The records:
══════════

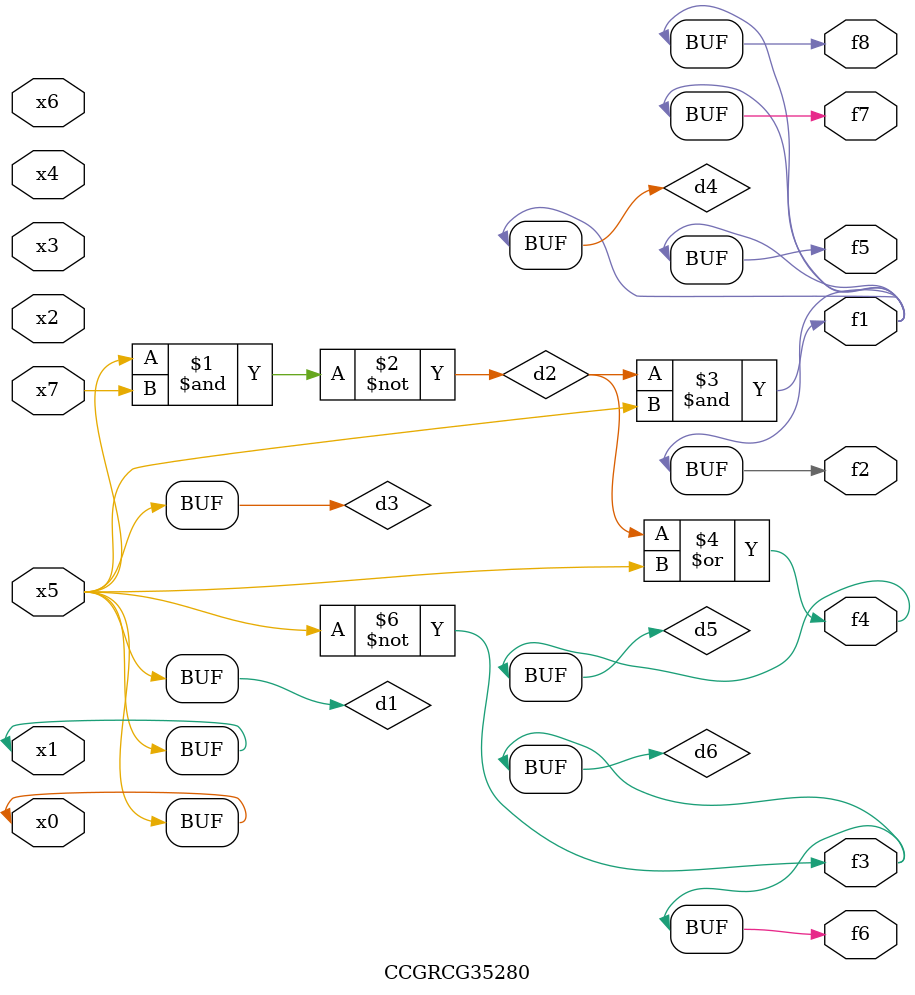
<source format=v>
module CCGRCG35280(
	input x0, x1, x2, x3, x4, x5, x6, x7,
	output f1, f2, f3, f4, f5, f6, f7, f8
);

	wire d1, d2, d3, d4, d5, d6;

	buf (d1, x0, x5);
	nand (d2, x5, x7);
	buf (d3, x0, x1);
	and (d4, d2, d3);
	or (d5, d2, d3);
	nor (d6, d1, d3);
	assign f1 = d4;
	assign f2 = d4;
	assign f3 = d6;
	assign f4 = d5;
	assign f5 = d4;
	assign f6 = d6;
	assign f7 = d4;
	assign f8 = d4;
endmodule

</source>
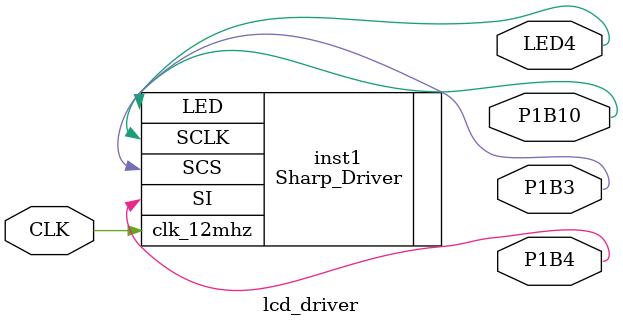
<source format=v>
/***
*   Date: May 31th, 2021
*   Author: Arash Roshanineshat
*   top module for the LCD driver
***/

`timescale 1ns/1ps

module lcd_driver (
  input CLK,

  output wire P1B10, 
  output wire P1B4,
  output wire P1B3,
  output wire LED4,
);

  Sharp_Driver inst1 (
    .clk_12mhz (CLK),
    .SCLK(P1B10),
    .SI (P1B4),
    .SCS (P1B3),
    .LED (LED4)
  );
endmodule 

</source>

══════════

All that is required is the lines from the line containing "assign f2 = d4;" through the end of the records above, copied exactly, and none of the pictures.

Your solution:
	assign f2 = d4;
	assign f3 = d6;
	assign f4 = d5;
	assign f5 = d4;
	assign f6 = d6;
	assign f7 = d4;
	assign f8 = d4;
endmodule

</source>
<source format=v>
/***
*   Date: May 31th, 2021
*   Author: Arash Roshanineshat
*   top module for the LCD driver
***/

`timescale 1ns/1ps

module lcd_driver (
  input CLK,

  output wire P1B10, 
  output wire P1B4,
  output wire P1B3,
  output wire LED4,
);

  Sharp_Driver inst1 (
    .clk_12mhz (CLK),
    .SCLK(P1B10),
    .SI (P1B4),
    .SCS (P1B3),
    .LED (LED4)
  );
endmodule 

</source>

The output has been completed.